__CONSIGNES__.
1. Reproduisez fidèlement le passage du texte sur la Maison alternative des Plantaz qui va de "C’était en novembre" jusqu'à "relève du défi.".
2. D'après le texte sur la Maison alternative des Plantaz, quel syndic a soutenu la démarche des occupants auprès de la commune ?
3. Reprenez le texte sur la Maison alternative des Plantaz à la suite de sa dernière phrase et poursuivez-le.

Nyon. Cité-dortoir ? Ville de festivals ? Ou encore ancienne colonie romaine ? Connue pour être un peu des trois sûrement, mais pas seulement. Si on monte la Route de Saint Cergue, route qui mène jusqu’à la plaine de l’Asse qui abrite chaque année la Mecque des festivaliers de la région, on arrive rapidement à une maison, plutôt banale vue de l’extérieur. Le jardin est quelque peu feuillu admettons, et le portail bringuebalant, mais en somme, on ne se trouve pas face à un vieux bâtiment délaissé de la RDA : c’est la MAP, la Maison alternative des Plantaz.
C’était en novembre de l’année passée que quelques squatters ont investi les lieux ; à l’époque une vieille maison vouée à la démolition. Au départ donc ce fut un squat, mais les plaintes ont rapidement fusé de la part du voisinage, obligeant les occupants à prendre les choses en main. Accusés de tapage nocturne et de faire du quartier un lieu de fréquentation douteux, les squatters de l’époque ont donc écrit à la commune pour tenter d’instaurer un dialogue. Leur démarche a été fructueuse et, soutenue par le syndic Daniel Rossellat, ils ont obtenu un contrat de bail jusqu’en décembre 2010. Depuis, leur contrat a été rallongé pour un an de plus – plutôt positif dans une région ou la simple location d’un studio relève du défi.

__DONNÉES__.
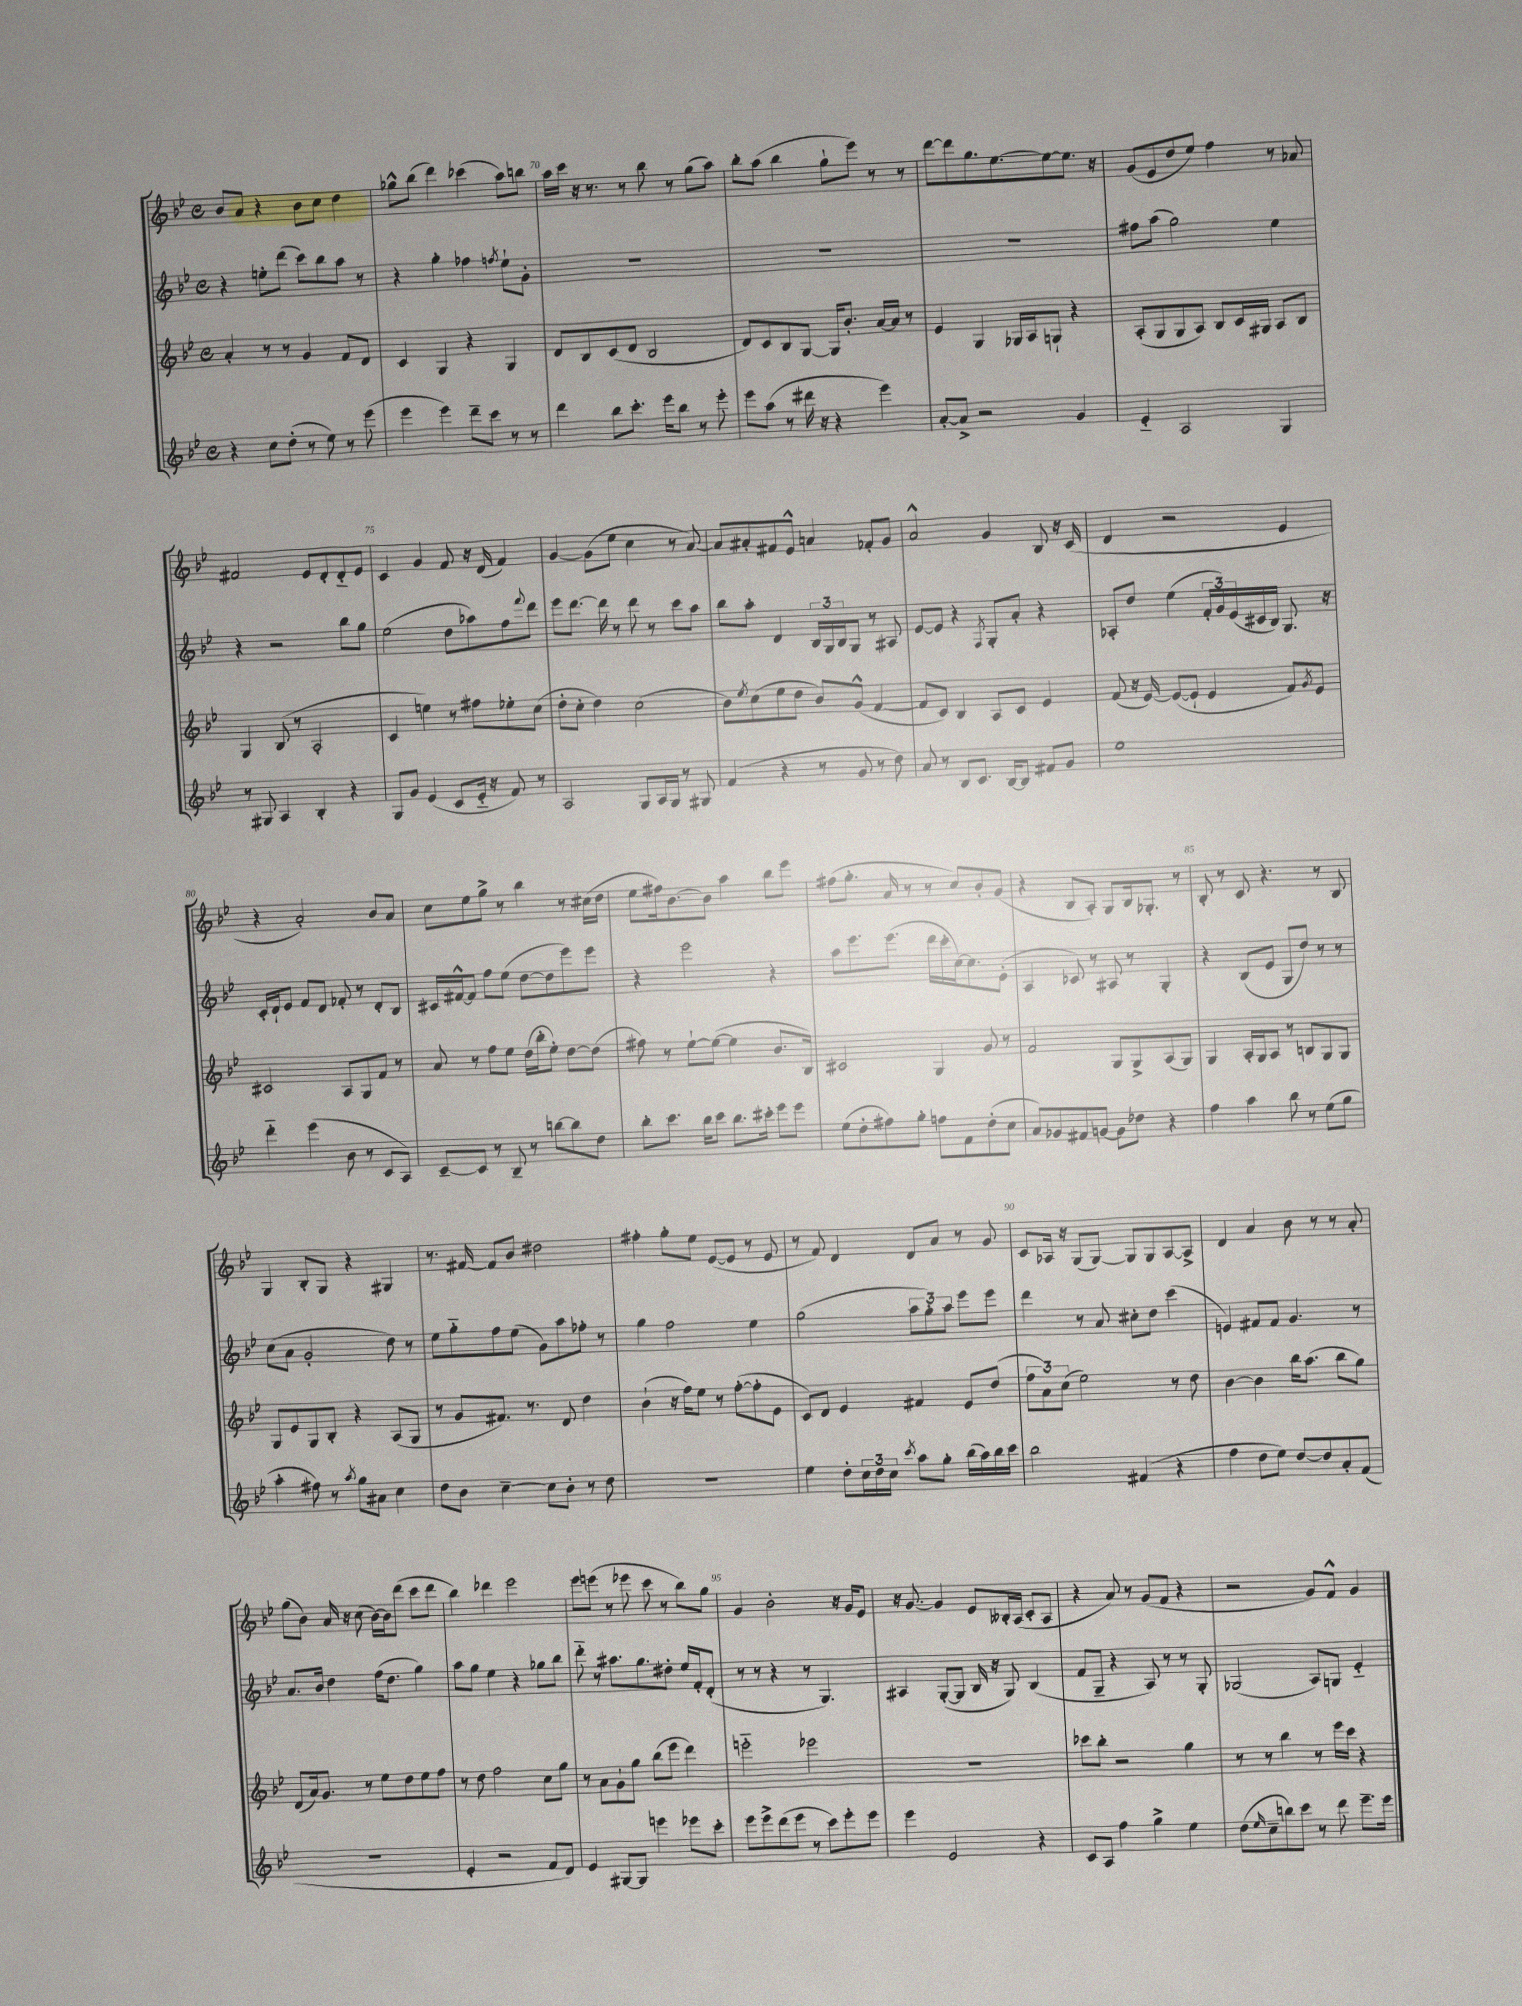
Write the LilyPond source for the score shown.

<<
\new StaffGroup <<
\new Staff = "s0" {
    \clef treble \key bes \major \defaultTimeSignature \time 4/4
    bes'8 a'8 r4 bes'8 c''8 d''4 |
    ges''8-^ bes''8( d'''4) ces'''4( a''8) b''8 |
    a''16 c'''16 r16 r8. r8 bes''8 r8 g''8( a''8) |
    bes''8-. a''8( bes''4 g''8-! ees'''8) r8 r8 |
    d'''8~ d'''8 g''8. ees''8.~ ees''8~ ees''8. r16 |
    g'8( ees'8 d''8 ees''8) f''4 r8 aes'8 |
    fis'2 ees'8 d'8-. d'8-_ ees'8 |
    c'4 g'4 f'8 r16 d'16( f'4) |
    g'4~ g'8( ees''8 c''4 r8 a'8~) |
    a'8 ais'8-. fis'8 ees'8-^ a'4 fes'8-. g'8 |
    a'2-^ g'4 bes8 r16 c'16( |
    d'4 r2 ees'4 |
    r4 a'2-.) bes'8 a'8 |
    c''8 ees''8 g''8-> r8 bes''4 r8 cis''16( d''16 |
    ees''8 fis''16) bes'8.~ bes'8 a''4 bes''8 ees'''8 |
    fis''8( g''8.-. a'16 r8 r8 c''8) bes'8-. g'8( |
    r4 bes8 a8-.) g8 bes16 ges8.-. r8 |
    bes8-. r8 c'8 r4. r8 bes8 |
    g4 bes8-. g8 r4 gis4 |
    r8. fis'16~ fis'8 bes'8 dis''2 |
    fis''4-. g''8-. ees''8 ees'8~( ees'8 r8 ees'8 |
    r8 f'8) d'4 d'8 a'8 r8 g'8 |
    c'8 aes16 r16 g8( g8~) g8 g8 aes8~ aes8-> |
    d'4 a'4 bes'8 r8 r8 a'8-. |
    g''8( bes'8) a'16 r16 c''8( bes'16~) bes'16 d'''8( c'''8 d'''8 |
    bes''4) des'''4 ees'''2 |
    ees'''8 e'''8( r8 ees'''8 c'''8 r8 bes''8) g''8 |
    g'4 bes'2-. r16 g'16 ees'8 |
    r16 g'8.~ g'4 ees'8 beses16-. a16( c'8-. a8 |
    r4 a'8) r8 g'8( f'8 r4 |
    r2 g'8) f'8-^ g'4 \bar "|." |
}
\new Staff = "s1" {
    \clef treble \key bes \major \defaultTimeSignature \time 4/4
    r4 e''8-. d'''8( c'''8) bes''8 a''8 r8 |
    r4 g''4-. fes''4 \acciaccatura { f''8 } ees''8-! g'8-. |
    R1 |
    R1 |
    R1 |
    fis''8 a''8( g''2) ees''4 |
    r4 r2 bes''8 g''8 |
    ees''2( d''8 aes''8) f''8 \appoggiatura { f'''8 } d'''8 |
    ees'''8 d'''8.~ d'''16 r8 d'''8 r8 c'''8 a''8 |
    bes''8 a''8-. d'4 \tuplet 3/2 { bes16 g16 bes16 } g8 r8 ais8 |
    ees'8~ ees'8 r4 \acciaccatura { f8 } g8-. a'8-. r4 |
    aes8-. d''8 ees''4( \tuplet 3/2 { f'16-. g'16) ees'16( } cis'16 bes16) g8. r16 |
    c'16-. d'16-! ees'8 f'8 d'8 fes'8-. r8 d'8-. bes8 |
    cis'16 fis'16~-^ fis'8 f''8 ees''8( d''8~ d''8 ees'''8) ees'''8 |
    r4 ees'''2 r4 |
    a''8 ees'''8. ees'''8.( d'''16 c'''16-. c''16~) c''8. ees'8-.( |
    a4 ces'8) r8 ais8 r8 g4-. |
    r4 bes8( ees'8 g8 d''8) r8 r8 |
    c''8( a'8 g'2-. d''8) r8 |
    ees''8 g''8-_ f''8 ees''8( g'8) a''8 fes''8-. r8 |
    g''4 f''2 ees''4 |
    g''2( \tuplet 3/2 { a''8 g''8-.) a''8 } ees'''8 ees'''8 |
    d'''4 r8 a'8 cis''8-. d''8 c'''4( |
    e'4) fis'8 fis'8 g'4. r8 |
    a'8. bes'16 d''4 f''16( d''8. g''4) |
    a''8 g''8 ees''4 r4 ges''8 bes''8 |
    d'''8-_ r8 ais''8. g''8. dis''8-. ees''16 f'16-. d'8-.( |
    r8 r8 r4 r8 g4.) |
    ais4 g8~-.( g8 bes16 r16 g8) bes4( |
    f'8 g8-- r4 a8) r8 r8 g8-. |
    ges2( a8) g8 ees'4-_ \bar "|." |
}
\new Staff = "s2" {
    \clef treble \key bes \major \defaultTimeSignature \time 4/4
    a'4-. r8 r8 g'4 f'8 d'8 |
    c'4 g4 r4 g4 |
    d'8 bes8 c'8( d'8 bes2 |
    d'8) c'8 bes8 g8~ g16 bes'8.-. a'16~ a'16 r8 |
    ees'4 g4 ges16 a16 g8-! r4 |
    a8-.( g8 g8 a8) bes8 c'16 gis16 a8 bes8 |
    g4 bes8( r8 a2-. |
    c'4 e''4) r8 fis''8 ees''8-. c''8( |
    d''8-. c''8-. d''4) c''2( |
    bes'8) \acciaccatura { ees''8 } c''8( ees''8 d''8 bes'8) g'8-^( f'4~ |
    f'8 c'8) bes4 a8 c'8 ees'4 |
    f'8( r16 ees'16~) ees'8~( ees'8-! ees'4 f'8) \acciaccatura { g'8 } ees'8 |
    cis'2 a8 g8 f'8 r8 |
    a'8 r8 f''8 ees''8 d''16( bes''16-. ees''8-.) d''8~ d''8( |
    fis''8) r8 ees''8~-! ees''8~( ees''4 bes'8. bes16) |
    cis'2 g4 g'8 r8 |
    f'2 g8 g8-> a8( g8) |
    g4 a16-. g16 a8 r8 b8 g8 g8 |
    g8 ees'8 g8 bes8-. r4 a8( g8 |
    r8 g'8 fis'8.) r8. d'8 d''4 |
    bes'4-!( r16 f''16) ees''8 r8 f''8~-.( f''8-. ees'8 |
    c'8) d'8 ees'4 fis'4 ees'8 d''8( |
    \tuplet 3/2 { f''8 a'8) c''8( } ees''2) r8 d''8 |
    bes'4~ bes'4 bes''16 a''8.( bes''8 g''8) |
    d'8( a'16) g'8. r8 ees''8 d''8 ees''8 f''8 |
    r8 d''8 f''2 c''8 g''8 |
    r8 a'8 g'8-! g''8 bes''8( ees'''8 d'''4) |
    e'''2-_ ees'''2 |
    R1 |
    ces'''8 bes''8-. r2 g''4 |
    r8 r8 bes''4 r8 ees'''16 c'''16 r4 \bar "|." |
}
\new Staff = "s3" {
    \clef treble \key bes \major \defaultTimeSignature \time 4/4
    r4 c''8 d''8-.( r8 ees''8) r8 ees'''8( |
    ees'''4 ees'''4) d'''8-- c'''8 r8 r8 |
    d'''4 bes''8 c'''8.-. ees'''16 bes''8 r8 ees'''8-. |
    ees'''8 a''8( r8 dis'''16 r16 r4 ees'''4) |
    a'8~-. a'8-> r2 g'4 |
    ees'4-_ a2 g4 |
    r8 gis8 a4 bes4-. r4 |
    g8 g'8 ees'4( c'8 ees'16-_ r16 f'8) r8 |
    a2 g8 a16 g16 r8 gis8 |
    f'4( r4 r8 g'8 r8 d''8) |
    a'8 r8 bes8 c'8. bes16~ bes8 fis'8 g'8 |
    ees''1 |
    d'''4-_ ees'''4( bes'8 r8 c'8 a8) |
    c'8~-- c'8 r8 bes8-- r8 b''8~ b''8 d''8 |
    bes''8-. c'''8. bes''16 c'''8 bes''8. cis'''16-. ees'''8 ees'''8 |
    ees''8( d''8-. fis''8) g''8-. f''8 f'8 d''8-.( c''8 |
    a'8) ges'8 fis'8 g'8~ g'8 des''8 r4 |
    f''4 a''4 bes''8 r8 ees''8( g''8 |
    a''4-. fis''8) r8 \acciaccatura { a''8 } g''8 ais'8 c''4 |
    d''8 bes'8 c''4~-- c''8 bes'8-. r8 d''8 |
    R1 |
    ees''4 d''8-. \tuplet 3/2 { c''16 d''16 c''16 } \acciaccatura { c'''8 } a''8 g''8-. bes''16( a''16) bes''16 c'''16 |
    bes''2 fis'4( r4 |
    f''4 d''8 ees''8) d''8~ d''8 a'8-. f'8( |
    r1 |
    ees'4-. r2 f'8 d'8) |
    ees'4 gis8~ gis8 e'''4 ees'''8 c'''8-. |
    ees'''8 ees'''8-> d'''8( ees'''8 r8 c'''8) ees'''8-. ees'''8 |
    ees'''4 ees'2 r4 |
    c'8 a8 f''4 g''4-> ees''4 |
    d''8( \grace { ees''16 } c''8-- b''8) c'''8 r8 d'''8 ees'''8.-- ees'''16 \bar "|." |
}
>>
>>
\layout { \context { \Score currentBarNumber = #68 \override BarNumber.break-visibility = ##(#f #t #t) barNumberVisibility = #(every-nth-bar-number-visible 5) } }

__RÉPONSES PAR CONSIGNE__.
1.
C’était en novembre de l’année passée que quelques squatters ont investi les lieux ; à l’époque une vieille maison vouée à la démolition. Au départ donc ce fut un squat, mais les plaintes ont rapidement fusé de la part du voisinage, obligeant les occupants à prendre les choses en main. Accusés de tapage nocturne et de faire du quartier un lieu de fréquentation douteux, les squatters de l’époque ont donc écrit à la commune pour tenter d’instaurer un dialogue. Leur démarche a été fructueuse et, soutenue par le syndic Daniel Rossellat, ils ont obtenu un contrat de bail jusqu’en décembre 2010. Depuis, leur contrat a été rallongé pour un an de plus – plutôt positif dans une région ou la simple location d’un studio relève du défi.

2. C'est le syndic Daniel Rossellat.

3.
« Au départ, c’était surtout pour protester contre la politique du logement dans la région », explique Cédric, ébéniste. Pour montrer que d’autres solutions quant à l’occupation de lieux abandonnés sont possibles, mais au fur et à mesure d’autres idées se sont développées : « Le but serait qu’à la longue la MAP jouisse d’un statut d’association », poursuit Cédric. En effet, pour l’instant toutes les soirées qui ont lieu sont encore à titre privé – c’est-à-dire qu’elles ne bénéficient d’aucune publicité et que les « festoyeurs » qui viennent ont été « invités » même si c’est par le biais d’un flyer. Le statut d’association leur permettrait de développer des projets tels que les expositions de BD, les concerts et les projections de films qui ont déjà vu le jour de manière discrète.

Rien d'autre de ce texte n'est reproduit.